Requirement - Please set out each line below exactly as it stands, without the images.

[Stored items]

>>>>>

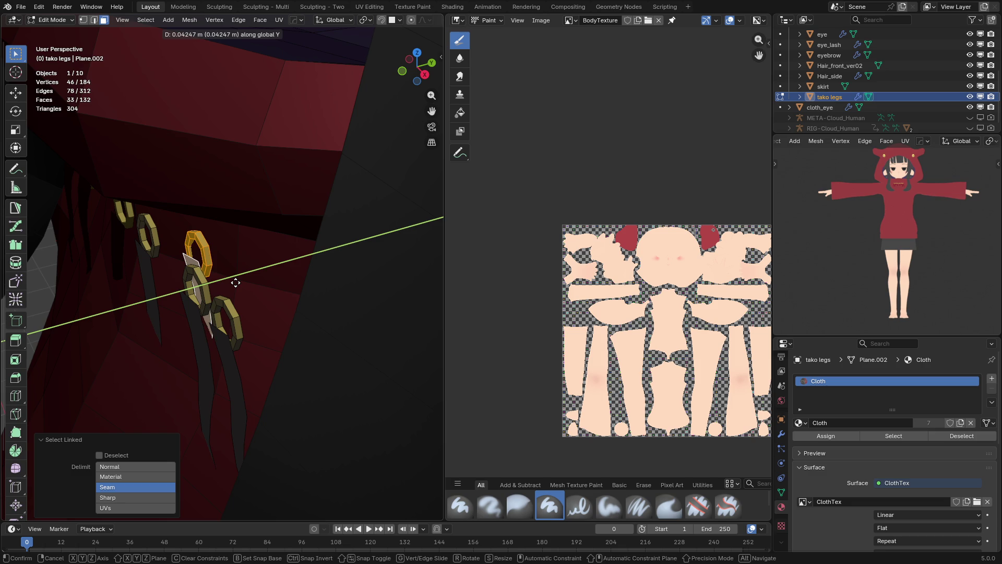
left_click(223, 284)
- Push two more tentacle tassels forward along Y, one at a time
mouse_move(223, 284)
middle_mouse_down()
mouse_move(197, 273)
mouse_move(262, 291)
mouse_move(246, 292)
middle_mouse_up()
left_click(261, 291)
key("l")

<<<<<

Finished task -
left_click(223, 284)
- Push two more tentacle tassels forward along Y, one at a time
mouse_move(223, 284)
middle_mouse_down()
mouse_move(197, 273)
mouse_move(262, 291)
mouse_move(246, 292)
middle_mouse_up()
left_click(261, 291)
key("l")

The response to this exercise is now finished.